Брок выругался, стиснул пальцами бёдра любовника, не боясь наставить синяков. Барнс уж точно не обидится, да и вряд ли они на нём долго задержатся.
— Детка, с огнём играешь, — жарко выдохнул Брок, прижавшись грудью к влажной от пота спине.
Барнс отозвался только невнятным, но однозначно нетерпеливым звуком и толкнулся назад ещё раз.
Большего Броку и не нужно было — раз уж любовник сам горит желанием, то смысл тормозить?
Оттянув его правую ягодицу в сторону, Брок любовно обвел пальцем растянутые вокруг его члена мышцы и, выйдя почти до конца, качнулся обратно.
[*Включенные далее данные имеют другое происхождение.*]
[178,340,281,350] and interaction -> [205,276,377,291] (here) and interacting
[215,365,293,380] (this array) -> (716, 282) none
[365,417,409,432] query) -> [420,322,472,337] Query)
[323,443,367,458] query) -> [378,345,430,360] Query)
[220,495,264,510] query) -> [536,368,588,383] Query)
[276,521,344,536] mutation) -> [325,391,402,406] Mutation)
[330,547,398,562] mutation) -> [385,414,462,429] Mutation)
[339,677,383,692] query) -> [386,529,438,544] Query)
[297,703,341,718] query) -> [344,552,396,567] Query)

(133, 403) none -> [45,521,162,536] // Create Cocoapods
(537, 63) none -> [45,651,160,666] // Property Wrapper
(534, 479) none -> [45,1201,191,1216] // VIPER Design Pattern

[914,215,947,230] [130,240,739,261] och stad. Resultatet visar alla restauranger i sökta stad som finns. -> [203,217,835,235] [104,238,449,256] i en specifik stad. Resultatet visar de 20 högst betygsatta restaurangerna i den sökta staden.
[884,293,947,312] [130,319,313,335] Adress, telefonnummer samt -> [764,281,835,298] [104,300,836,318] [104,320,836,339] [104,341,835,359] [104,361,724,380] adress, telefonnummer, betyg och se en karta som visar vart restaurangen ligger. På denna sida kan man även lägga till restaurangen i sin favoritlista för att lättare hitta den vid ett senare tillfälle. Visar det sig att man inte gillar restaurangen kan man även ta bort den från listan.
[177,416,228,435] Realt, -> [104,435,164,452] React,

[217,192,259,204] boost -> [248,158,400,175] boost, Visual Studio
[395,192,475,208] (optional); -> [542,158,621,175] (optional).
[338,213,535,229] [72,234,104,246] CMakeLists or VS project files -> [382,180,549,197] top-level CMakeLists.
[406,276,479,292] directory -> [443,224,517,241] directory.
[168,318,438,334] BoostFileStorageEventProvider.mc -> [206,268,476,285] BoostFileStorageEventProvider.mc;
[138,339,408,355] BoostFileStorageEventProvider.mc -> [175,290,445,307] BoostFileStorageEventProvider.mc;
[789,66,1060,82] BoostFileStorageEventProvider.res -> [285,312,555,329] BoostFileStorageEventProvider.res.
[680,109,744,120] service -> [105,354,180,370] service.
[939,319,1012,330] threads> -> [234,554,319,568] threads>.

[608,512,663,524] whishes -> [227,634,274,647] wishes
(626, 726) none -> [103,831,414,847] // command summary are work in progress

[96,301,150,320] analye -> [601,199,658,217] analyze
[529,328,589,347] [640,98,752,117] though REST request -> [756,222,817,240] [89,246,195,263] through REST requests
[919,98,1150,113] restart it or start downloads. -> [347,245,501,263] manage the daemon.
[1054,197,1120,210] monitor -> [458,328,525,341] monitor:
Мощный, налитый желанием ствол так правильно исчезал в тесной жаркой дырке, так сладко.
Барнс подбадривал Брока нетерпеливыми восклицаниями, аханьем. Он оказался такой жадной жопой, какие Броку не снились в самых похабных снах. Таких любовников встречать ещё не приходилось.
Нежничать Брок не стал, сжал бёдра Барнса сильнее и задвигался, заполняя его собой до самой глотки, быстро, размашисто, дурея от тесноты, от обхвативших член сильных мышц. Казалось, передумай Барнс сейчас, то запросто жопой член под самый корень откусить может.
Однако откусывать член он и не думал, наоборот — подмахивал как боженька, стонал и подбадривал, выгибался и припадал грудью к постели. Мышцы спины перекатывались под лоснящейся от пота кожей, влажные плети волос стегали по шее и плечам.
Брок рычал сквозь зубы, всё ускоряясь и ускоряясь, чтобы сорваться на бешеный неконтролируемый темп, с силой вбиваясь в жаркое нутро. Барнс довольно стонал под ним, стойко и с удовольствием принимая таранные удары, а потом как-то удивлённо ахнул, сжался — и расслабился. Этого беспомощного звука Броку хватило, чтобы рухнуть в удовольствие.
Сделав три особенно яростных толчка, он замер, запрокинув голову и длинно, со стоном выдыхая. Казалось, вместе со спермой его тело покинули все кости разом. Сил находиться вертикально не осталось, и Брок рухнул сверху, придавил собой Барнса, стиснул его в объятиях, коснулся губами солёного от пота плеча.
Некоторое время они расслабленно молчали. Барнс ровно и глубоко дышал, качая Брока на своей спине, как кит. Потом он произнёс:
— Ты лучшее, что случалось со мной за последние сорок шесть лет.
Ещё раз коснувшись его плеча губами, Брок откатился в сторону, после чего со стоном раскинулся на спине.
— У меня чуть поменьше, но да-а, — не очень осмысленно выдохнул он.
— Я у тебя заночую, — сообщил ему Барнс, устраиваясь рядом и обнимая Брока. — Зови меня Баки.